1. ## Displacement of particle motion

A particle moves along a line so tat its position at any time t>= 0 is given by the function

$s(t)= t^2-3t+2$

where s is measure in meters and t is measured in seconds

Find the displacement in meters and t is measured in seconds

The book gives this:
The displacement of the object over the time inverval from t to tx (they used delta t but this is easier for the purpose) is

delta S = f(t + tx) - f(t)

I did what I needed, by acting as this is a difference quotient without a limit or denominator, to solve normally and got this:

$tx^2 + 2txt - 3xt$

The answer, however, is 10.
I'm sure there is some reason why the above (as in my answer) = 2t.
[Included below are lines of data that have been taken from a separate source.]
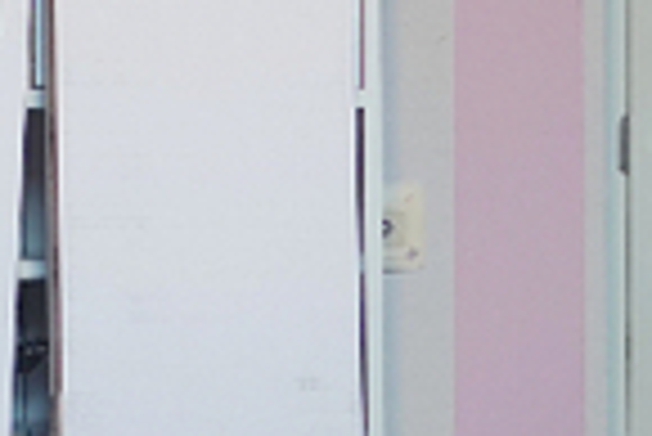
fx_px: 2701
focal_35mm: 149
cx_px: 589
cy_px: 198
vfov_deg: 9.2
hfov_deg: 13.6
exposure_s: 1/30
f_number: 1.8
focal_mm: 8.8
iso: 160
But, I don't know how.

Thank you!.

2. Originally Posted by Truthbetold
A particle moves along a line so tat its position at any time t>= 0 is given by the function

$s(t)= t^2-3t+2$

where s is measure in meters and t is measured in seconds

Find the displacement in meters and t is measured in seconds

The book gives this:
The displacement of the object over the time inverval from t to tx (they used delta t but this is easier for the purpose) is

delta S = f(t + tx) - f(t)

I did what I needed, by acting as this is a difference quotient without a limit or denominator, to solve normally and got this:

$tx^2 + 2txt - 3xt$

The answer, however, is 10.
I'm sure there is some reason why the above (as in my answer) = 2t. But, I don't know how.

Thank you!.
There seems to be something missing from the problem statement (at least
as far as I can tell). Meybe there are some implied conditions applicable to
the problems in the section of your course this comes from.

RonL

3. Originally Posted by Truthbetold
A particle moves along a line so tat its position at any time t>= 0 is given by the function

$s(t)= t^2-3t+2$

where s is measure in meters and t is measured in seconds

Find the displacement in meters and t is measured in seconds

.
.
.

The answer, however, is 10.
I'm sure there is some reason why the above (as in my answer) = 2t. But, I don't know how.
If the answer is 2t = 10 then obviously you have an upper value of t = 5? (Which you didn't mention.)

If so, then I am assuming the problem is to find the displacement between the times t = 0 s and t = 5 s?

$s(0) = 0^2 - 3 \cdot 0 + 2 = 2$

$s(5) = 5^2 - 3 \cdot 5 + 2 = 12$

so
$s(5) - s(0) = 12 - 2 = 10$

In the future, please write out the whole question.

-Dan